▶ **REQUIREMENT**
Lay out every line of the records below as a Markdown table with the columns Row and Line, numbering the rows and skipping blank lines. Leave the pictures out.

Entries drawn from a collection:
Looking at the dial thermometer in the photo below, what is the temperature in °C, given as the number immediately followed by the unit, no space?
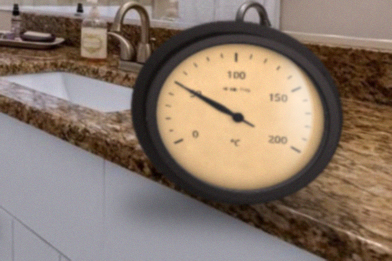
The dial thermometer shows 50°C
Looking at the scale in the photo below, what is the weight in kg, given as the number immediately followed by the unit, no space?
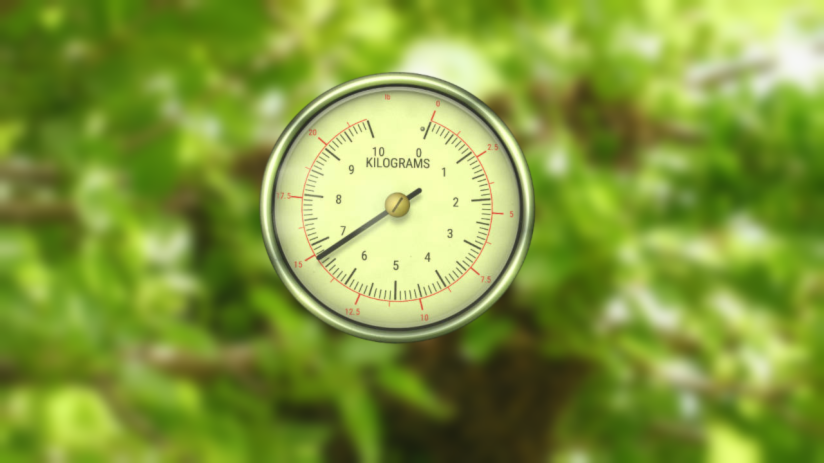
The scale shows 6.7kg
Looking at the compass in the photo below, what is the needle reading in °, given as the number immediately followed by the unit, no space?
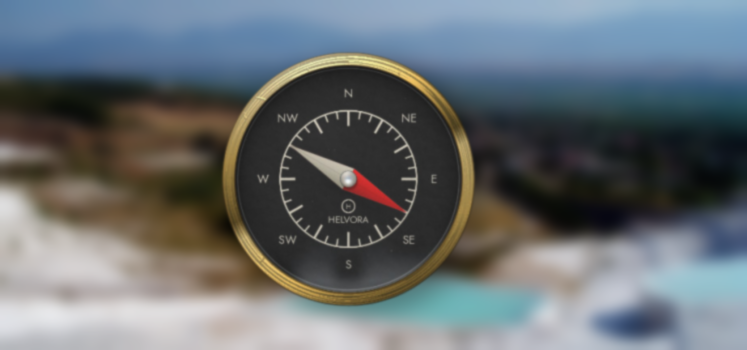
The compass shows 120°
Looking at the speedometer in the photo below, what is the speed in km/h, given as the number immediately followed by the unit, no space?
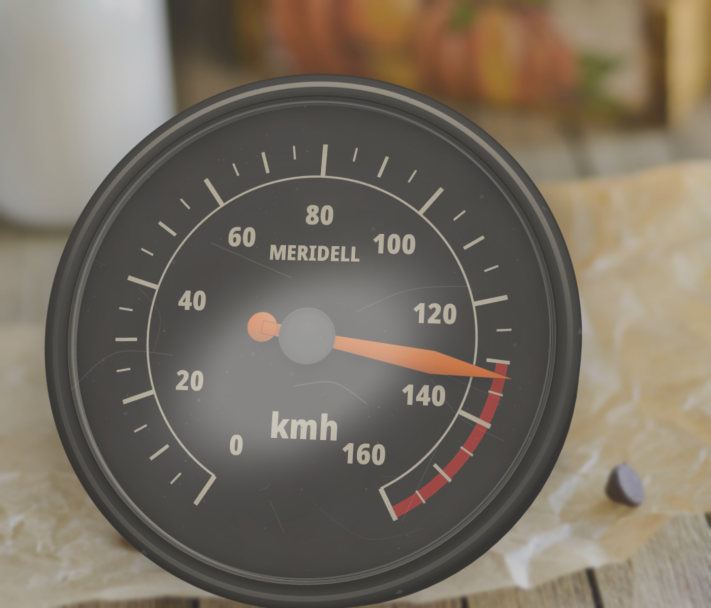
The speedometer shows 132.5km/h
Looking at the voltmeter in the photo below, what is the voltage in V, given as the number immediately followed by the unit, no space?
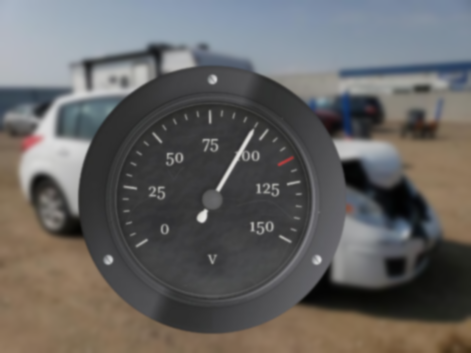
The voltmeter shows 95V
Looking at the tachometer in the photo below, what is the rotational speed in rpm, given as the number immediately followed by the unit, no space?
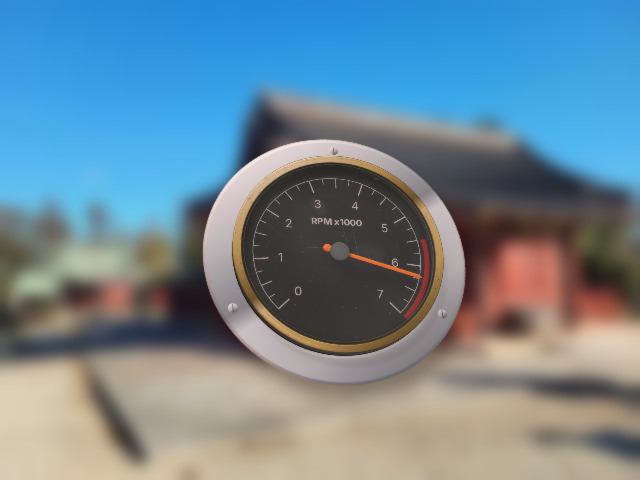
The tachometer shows 6250rpm
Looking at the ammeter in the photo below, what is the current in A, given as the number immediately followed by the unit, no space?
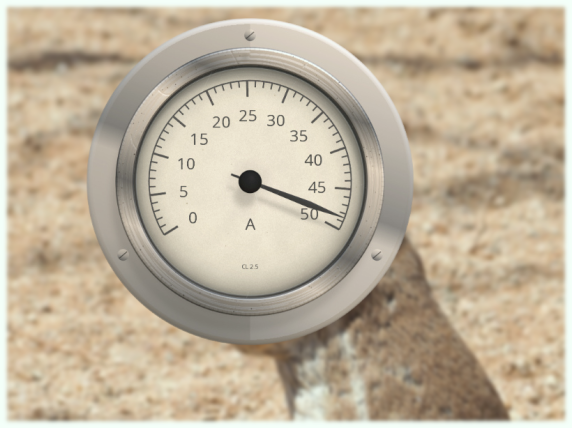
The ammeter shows 48.5A
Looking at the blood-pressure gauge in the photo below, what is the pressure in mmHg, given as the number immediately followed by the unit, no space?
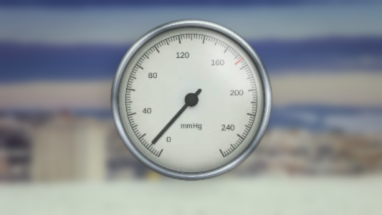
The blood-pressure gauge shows 10mmHg
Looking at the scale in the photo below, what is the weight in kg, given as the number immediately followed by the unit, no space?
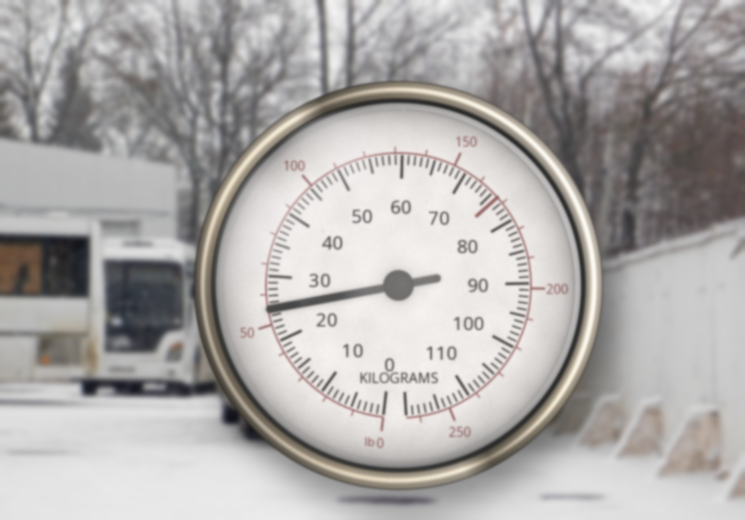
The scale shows 25kg
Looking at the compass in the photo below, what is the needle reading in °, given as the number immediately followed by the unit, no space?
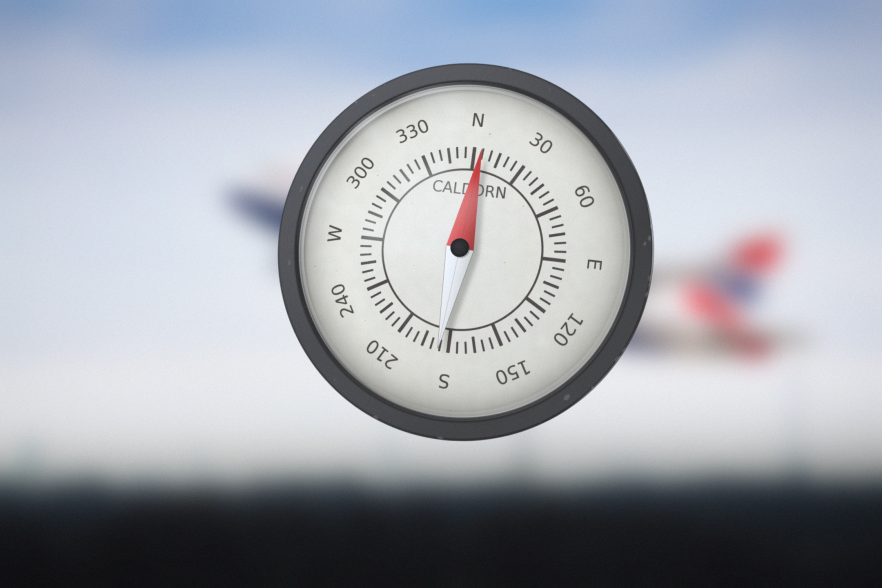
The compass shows 5°
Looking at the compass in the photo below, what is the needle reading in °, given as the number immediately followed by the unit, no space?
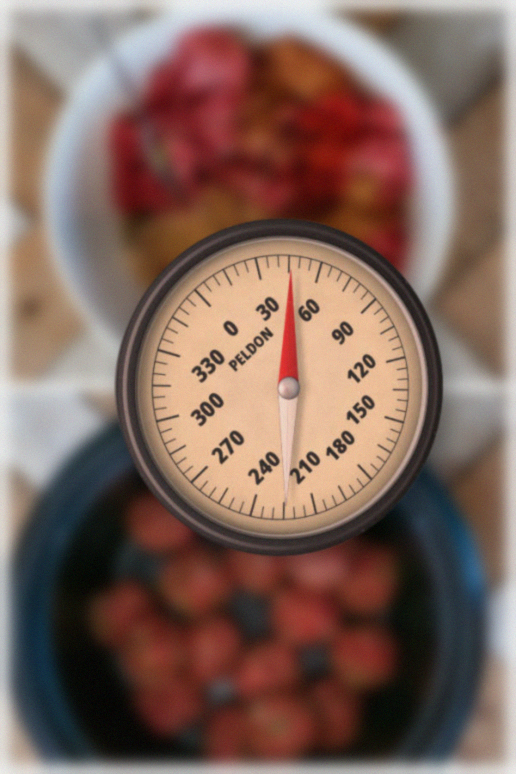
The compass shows 45°
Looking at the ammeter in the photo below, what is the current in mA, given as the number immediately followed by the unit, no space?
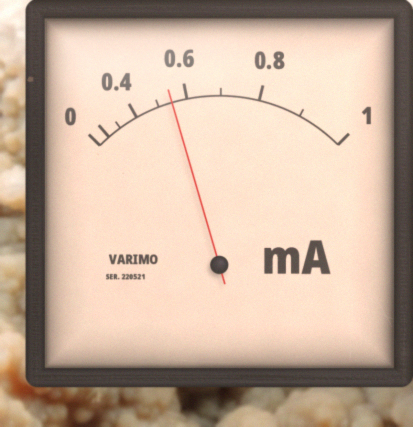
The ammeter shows 0.55mA
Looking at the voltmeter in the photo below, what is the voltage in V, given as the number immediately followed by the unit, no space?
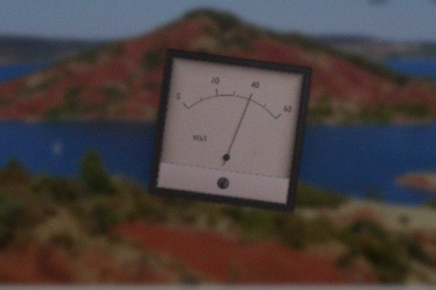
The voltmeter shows 40V
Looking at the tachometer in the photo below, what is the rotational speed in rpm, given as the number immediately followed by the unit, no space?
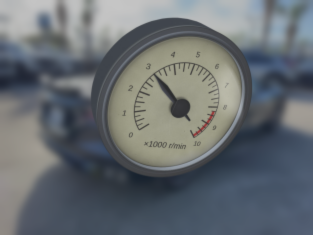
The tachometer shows 3000rpm
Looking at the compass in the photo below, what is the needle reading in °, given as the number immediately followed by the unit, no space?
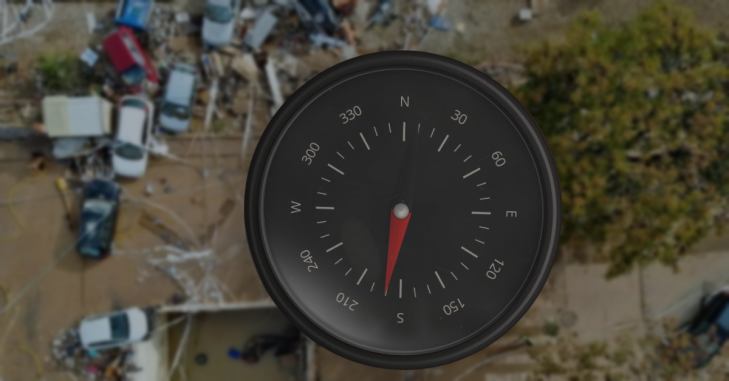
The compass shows 190°
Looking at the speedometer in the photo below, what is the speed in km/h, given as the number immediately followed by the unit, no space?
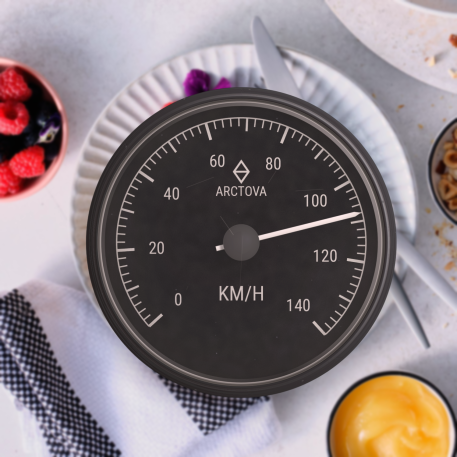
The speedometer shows 108km/h
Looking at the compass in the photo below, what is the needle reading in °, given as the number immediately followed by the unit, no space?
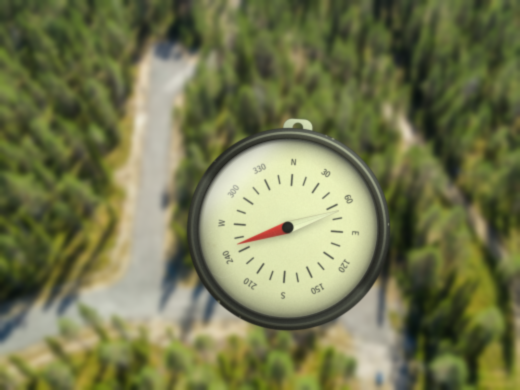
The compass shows 247.5°
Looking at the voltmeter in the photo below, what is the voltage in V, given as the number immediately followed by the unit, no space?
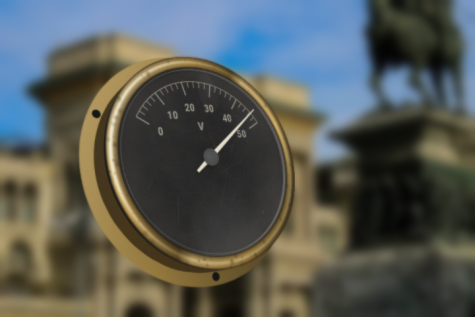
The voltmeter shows 46V
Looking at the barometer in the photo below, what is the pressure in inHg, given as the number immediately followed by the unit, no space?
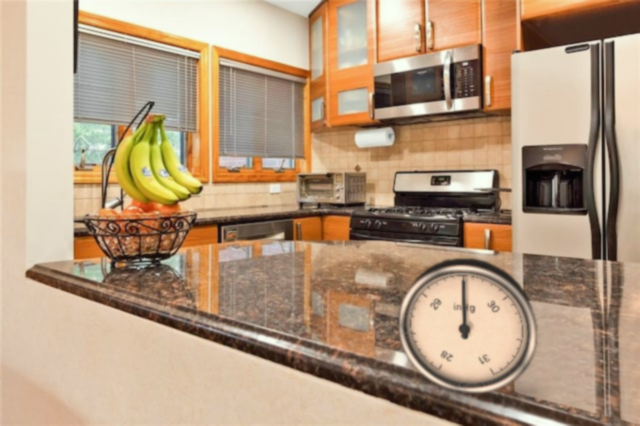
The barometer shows 29.5inHg
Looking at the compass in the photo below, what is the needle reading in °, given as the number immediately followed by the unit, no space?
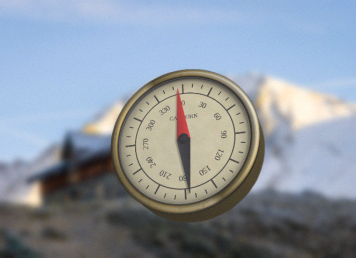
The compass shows 355°
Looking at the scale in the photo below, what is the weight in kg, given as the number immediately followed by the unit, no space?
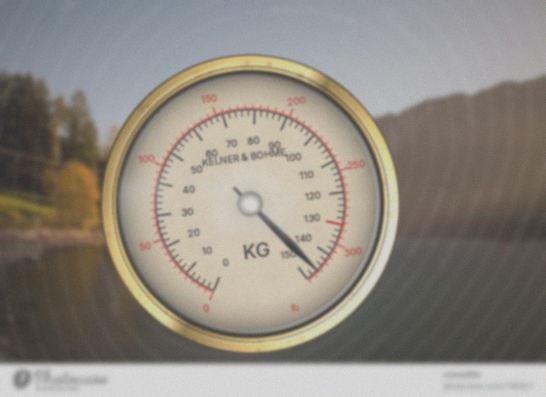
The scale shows 146kg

▶ **SOLUTION FOR THIS PROBLEM**
| Row | Line |
|---|---|
| 1 | Looking at the dial thermometer in the photo below, what is the temperature in °C, given as the number immediately followed by the unit, no space? |
| 2 | The dial thermometer shows 50°C |
| 3 | Looking at the scale in the photo below, what is the weight in kg, given as the number immediately followed by the unit, no space? |
| 4 | The scale shows 6.7kg |
| 5 | Looking at the compass in the photo below, what is the needle reading in °, given as the number immediately followed by the unit, no space? |
| 6 | The compass shows 120° |
| 7 | Looking at the speedometer in the photo below, what is the speed in km/h, given as the number immediately followed by the unit, no space? |
| 8 | The speedometer shows 132.5km/h |
| 9 | Looking at the voltmeter in the photo below, what is the voltage in V, given as the number immediately followed by the unit, no space? |
| 10 | The voltmeter shows 95V |
| 11 | Looking at the tachometer in the photo below, what is the rotational speed in rpm, given as the number immediately followed by the unit, no space? |
| 12 | The tachometer shows 6250rpm |
| 13 | Looking at the ammeter in the photo below, what is the current in A, given as the number immediately followed by the unit, no space? |
| 14 | The ammeter shows 48.5A |
| 15 | Looking at the blood-pressure gauge in the photo below, what is the pressure in mmHg, given as the number immediately followed by the unit, no space? |
| 16 | The blood-pressure gauge shows 10mmHg |
| 17 | Looking at the scale in the photo below, what is the weight in kg, given as the number immediately followed by the unit, no space? |
| 18 | The scale shows 25kg |
| 19 | Looking at the compass in the photo below, what is the needle reading in °, given as the number immediately followed by the unit, no space? |
| 20 | The compass shows 5° |
| 21 | Looking at the compass in the photo below, what is the needle reading in °, given as the number immediately followed by the unit, no space? |
| 22 | The compass shows 45° |
| 23 | Looking at the ammeter in the photo below, what is the current in mA, given as the number immediately followed by the unit, no space? |
| 24 | The ammeter shows 0.55mA |
| 25 | Looking at the voltmeter in the photo below, what is the voltage in V, given as the number immediately followed by the unit, no space? |
| 26 | The voltmeter shows 40V |
| 27 | Looking at the tachometer in the photo below, what is the rotational speed in rpm, given as the number immediately followed by the unit, no space? |
| 28 | The tachometer shows 3000rpm |
| 29 | Looking at the compass in the photo below, what is the needle reading in °, given as the number immediately followed by the unit, no space? |
| 30 | The compass shows 190° |
| 31 | Looking at the speedometer in the photo below, what is the speed in km/h, given as the number immediately followed by the unit, no space? |
| 32 | The speedometer shows 108km/h |
| 33 | Looking at the compass in the photo below, what is the needle reading in °, given as the number immediately followed by the unit, no space? |
| 34 | The compass shows 247.5° |
| 35 | Looking at the voltmeter in the photo below, what is the voltage in V, given as the number immediately followed by the unit, no space? |
| 36 | The voltmeter shows 46V |
| 37 | Looking at the barometer in the photo below, what is the pressure in inHg, given as the number immediately followed by the unit, no space? |
| 38 | The barometer shows 29.5inHg |
| 39 | Looking at the compass in the photo below, what is the needle reading in °, given as the number immediately followed by the unit, no space? |
| 40 | The compass shows 355° |
| 41 | Looking at the scale in the photo below, what is the weight in kg, given as the number immediately followed by the unit, no space? |
| 42 | The scale shows 146kg |